O maior trabalho está na dualidade que Pattinson apresenta com tanto afinco que seu 17 e 18 parecem realmente duas pessoas completamente diferentes. É fácil diferenciar o inocente e conformado do revoltado e combativo, até mesmo pelo rosto, voz e expressões faciais. Esse empenho do cineasta e do ator são a maior força da obra, enriquecendo o debate acerca do capitalismo e da força de trabalho, já que uma das cópias tem o pavio curtíssimo com qualquer injustiça e está pronto para brigar por tudo que acredita, enquanto o sobrevivente é alguém que está adestrado por uma sequência de abusos, sem forças para se erguer e se organizar contra o sistema. 

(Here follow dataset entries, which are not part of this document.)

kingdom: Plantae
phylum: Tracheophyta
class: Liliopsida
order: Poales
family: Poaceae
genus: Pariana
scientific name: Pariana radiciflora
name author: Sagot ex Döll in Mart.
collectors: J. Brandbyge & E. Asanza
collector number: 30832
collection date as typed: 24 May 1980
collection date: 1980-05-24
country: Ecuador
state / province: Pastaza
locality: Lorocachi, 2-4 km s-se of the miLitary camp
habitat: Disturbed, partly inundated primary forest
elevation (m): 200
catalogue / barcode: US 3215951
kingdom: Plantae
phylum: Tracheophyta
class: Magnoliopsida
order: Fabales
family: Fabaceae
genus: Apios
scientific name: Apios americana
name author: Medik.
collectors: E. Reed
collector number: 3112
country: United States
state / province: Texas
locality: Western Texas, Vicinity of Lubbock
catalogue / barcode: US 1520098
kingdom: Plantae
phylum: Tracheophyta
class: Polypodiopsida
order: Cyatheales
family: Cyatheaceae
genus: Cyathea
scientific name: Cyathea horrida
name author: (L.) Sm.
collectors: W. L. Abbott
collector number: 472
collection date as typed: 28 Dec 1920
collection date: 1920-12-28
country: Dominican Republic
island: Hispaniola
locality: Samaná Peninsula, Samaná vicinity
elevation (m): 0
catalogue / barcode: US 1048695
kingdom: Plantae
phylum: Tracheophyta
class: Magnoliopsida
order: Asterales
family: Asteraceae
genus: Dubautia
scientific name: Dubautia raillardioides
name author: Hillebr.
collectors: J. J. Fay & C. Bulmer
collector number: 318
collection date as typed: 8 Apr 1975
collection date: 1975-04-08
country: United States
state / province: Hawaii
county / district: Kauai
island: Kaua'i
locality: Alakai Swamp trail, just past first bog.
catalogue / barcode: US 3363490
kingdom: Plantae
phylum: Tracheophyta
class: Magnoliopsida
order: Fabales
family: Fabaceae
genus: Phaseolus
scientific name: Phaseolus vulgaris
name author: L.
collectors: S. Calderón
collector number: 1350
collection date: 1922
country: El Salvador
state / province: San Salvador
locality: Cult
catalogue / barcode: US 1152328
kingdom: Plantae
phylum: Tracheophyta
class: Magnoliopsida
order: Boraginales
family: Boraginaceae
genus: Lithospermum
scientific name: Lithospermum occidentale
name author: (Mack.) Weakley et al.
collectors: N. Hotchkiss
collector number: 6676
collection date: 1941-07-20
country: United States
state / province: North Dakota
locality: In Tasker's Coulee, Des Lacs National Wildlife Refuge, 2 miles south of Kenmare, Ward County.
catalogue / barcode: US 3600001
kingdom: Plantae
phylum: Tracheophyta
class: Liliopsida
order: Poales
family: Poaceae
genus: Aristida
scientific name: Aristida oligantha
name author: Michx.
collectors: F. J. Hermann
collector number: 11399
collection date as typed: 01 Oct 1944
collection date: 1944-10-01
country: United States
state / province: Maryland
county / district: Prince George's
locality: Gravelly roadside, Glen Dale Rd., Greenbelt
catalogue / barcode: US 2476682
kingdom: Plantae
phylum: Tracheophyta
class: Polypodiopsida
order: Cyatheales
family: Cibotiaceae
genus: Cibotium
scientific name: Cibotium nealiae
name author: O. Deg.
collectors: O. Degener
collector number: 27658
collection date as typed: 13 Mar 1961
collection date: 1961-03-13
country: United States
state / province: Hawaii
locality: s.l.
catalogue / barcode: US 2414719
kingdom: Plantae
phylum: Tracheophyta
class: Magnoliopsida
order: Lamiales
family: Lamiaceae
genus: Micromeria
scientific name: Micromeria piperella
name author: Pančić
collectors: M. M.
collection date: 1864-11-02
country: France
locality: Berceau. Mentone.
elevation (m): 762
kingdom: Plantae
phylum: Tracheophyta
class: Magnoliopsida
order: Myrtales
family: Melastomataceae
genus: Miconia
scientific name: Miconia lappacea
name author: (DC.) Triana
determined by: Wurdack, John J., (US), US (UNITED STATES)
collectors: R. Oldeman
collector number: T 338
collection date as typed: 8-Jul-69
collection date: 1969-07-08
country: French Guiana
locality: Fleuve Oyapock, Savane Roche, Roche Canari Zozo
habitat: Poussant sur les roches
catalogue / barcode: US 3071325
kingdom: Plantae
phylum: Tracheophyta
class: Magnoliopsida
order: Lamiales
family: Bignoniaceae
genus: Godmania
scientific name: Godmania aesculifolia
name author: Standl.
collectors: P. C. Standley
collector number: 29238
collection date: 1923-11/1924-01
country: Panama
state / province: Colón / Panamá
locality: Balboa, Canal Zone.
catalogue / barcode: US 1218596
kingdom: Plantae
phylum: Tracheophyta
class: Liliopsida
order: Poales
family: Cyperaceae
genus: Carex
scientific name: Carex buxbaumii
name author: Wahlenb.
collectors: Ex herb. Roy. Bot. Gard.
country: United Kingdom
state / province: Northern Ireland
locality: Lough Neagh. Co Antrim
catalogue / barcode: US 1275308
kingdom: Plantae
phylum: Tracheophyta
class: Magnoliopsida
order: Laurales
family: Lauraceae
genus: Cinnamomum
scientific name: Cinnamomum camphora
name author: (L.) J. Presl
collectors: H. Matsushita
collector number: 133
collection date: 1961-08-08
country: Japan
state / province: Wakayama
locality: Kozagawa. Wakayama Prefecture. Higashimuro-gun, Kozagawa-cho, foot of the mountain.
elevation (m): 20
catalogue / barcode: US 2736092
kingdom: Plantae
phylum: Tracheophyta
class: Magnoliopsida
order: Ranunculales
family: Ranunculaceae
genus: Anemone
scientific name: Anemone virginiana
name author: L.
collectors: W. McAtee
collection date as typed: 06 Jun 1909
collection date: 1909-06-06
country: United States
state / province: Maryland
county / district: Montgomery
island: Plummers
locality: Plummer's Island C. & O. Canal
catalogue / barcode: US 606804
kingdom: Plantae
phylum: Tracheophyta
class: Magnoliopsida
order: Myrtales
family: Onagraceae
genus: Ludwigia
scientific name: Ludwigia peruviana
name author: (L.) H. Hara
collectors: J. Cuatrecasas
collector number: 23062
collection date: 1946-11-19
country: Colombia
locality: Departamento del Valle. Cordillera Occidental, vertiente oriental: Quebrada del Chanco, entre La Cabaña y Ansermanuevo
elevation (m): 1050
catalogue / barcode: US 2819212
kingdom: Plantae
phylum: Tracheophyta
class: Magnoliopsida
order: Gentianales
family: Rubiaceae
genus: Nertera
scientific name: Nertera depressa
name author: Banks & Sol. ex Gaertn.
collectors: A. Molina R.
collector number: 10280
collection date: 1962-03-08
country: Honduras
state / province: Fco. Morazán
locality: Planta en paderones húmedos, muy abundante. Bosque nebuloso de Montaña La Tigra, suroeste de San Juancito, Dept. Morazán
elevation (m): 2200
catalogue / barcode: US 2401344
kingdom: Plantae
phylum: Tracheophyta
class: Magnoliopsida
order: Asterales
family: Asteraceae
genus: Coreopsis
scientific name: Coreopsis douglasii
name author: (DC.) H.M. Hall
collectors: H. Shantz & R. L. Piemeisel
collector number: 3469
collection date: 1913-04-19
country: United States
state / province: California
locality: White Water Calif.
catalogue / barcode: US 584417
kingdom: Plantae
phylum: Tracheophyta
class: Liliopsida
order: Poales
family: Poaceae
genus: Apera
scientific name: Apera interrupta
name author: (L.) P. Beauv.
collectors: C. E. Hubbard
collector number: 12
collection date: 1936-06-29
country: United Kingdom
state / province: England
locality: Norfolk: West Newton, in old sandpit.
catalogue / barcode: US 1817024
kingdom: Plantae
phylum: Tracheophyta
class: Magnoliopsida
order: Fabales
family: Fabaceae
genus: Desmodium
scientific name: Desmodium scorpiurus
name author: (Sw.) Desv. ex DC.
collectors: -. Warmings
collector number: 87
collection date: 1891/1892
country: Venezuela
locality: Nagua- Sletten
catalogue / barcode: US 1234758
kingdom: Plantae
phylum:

Mickey 17 tem muitos temas, mas não muita ambição com eles, Joon Ho atira para vários lados e esse é o fator que mais prejudica sua obra. Há algo de belo em atribuir funções a tudo que é desnecessário ao sistema, como o sexo que é banido para não consumir calorias, mas se torna fonte de criatividade para Nasha (Naomi Ackie) e Mickey, até os ajudando em uma comunicação secreta. Ou como os dentes que são uma caricatura no vilão, são a salvação do alien bebê, quando vistos no sorriso certo, e a cientista boazinha que usa sua empatia para facilitar a comunicação, praticamente salvando o dia. Joon Ho faz nessas pequenas coisas, um bonito retrato de tudo que é único nos humanos, que não é lucrativo e, portanto, irrelevante para aqueles que exploram a força de trabalho. É na humanização, então, nesse encontro das particularidades, daquilo que vem da alma e da memória, que reside a força contra o sistema dentro deste universo.


O longa segue essa energia feel good e, com seus muitos caminhos, tem alguma dificuldade para se fechar com o impacto à altura de seu começo. Mickey 17 vai amenizando tudo cada vez mais e resolvendo suas questões com uma facilidade ingênua, o mesmo espírito do clone que sobrevive.